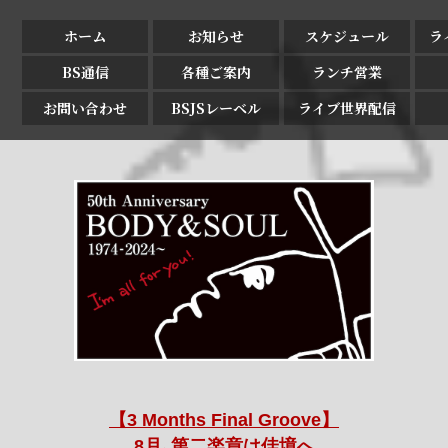
ホーム
お知らせ
スケジュール
ラ
BS通信
各種ご案内
ランチ営業
お問い合わせ
BSJSレーベル
ライブ世界配信
【3 Months Final Groove】
8月､第二楽章は佳境へ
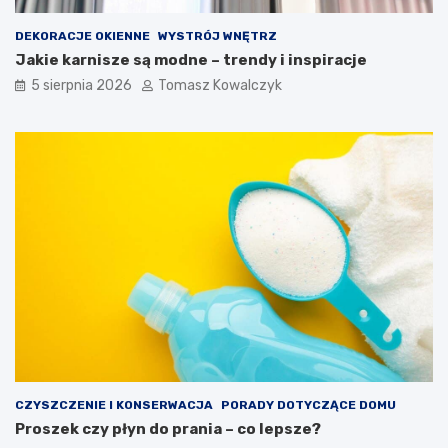
DEKORACJE OKIENNE
WYSTRÓJ WNĘTRZ
Jakie karnisze są modne – trendy i inspiracje
5 sierpnia 2026
Tomasz Kowalczyk
CZYSZCZENIE I KONSERWACJA
PORADY DOTYCZĄCE DOMU
Proszek czy płyn do prania – co lepsze?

## Required action
Reproduce every line of text in the listing above as a numbered list, omitting blank lines and leaving out the pictures.

## Answer space
1. ホーム
2. お知らせ
3. スケジュール
4. ラ
5. BS通信
6. 各種ご案内
7. ランチ営業
8. お問い合わせ
9. BSJSレーベル
10. ライブ世界配信
11. 【3 Months Final Groove】
12. 8月､第二楽章は佳境へ
13. DEKORACJE OKIENNE
14. WYSTRÓJ WNĘTRZ
15. Jakie karnisze są modne – trendy i inspiracje
16. 5 sierpnia 2026
17. Tomasz Kowalczyk
18. CZYSZCZENIE I KONSERWACJA
19. PORADY DOTYCZĄCE DOMU
20. Proszek czy płyn do prania – co lepsze?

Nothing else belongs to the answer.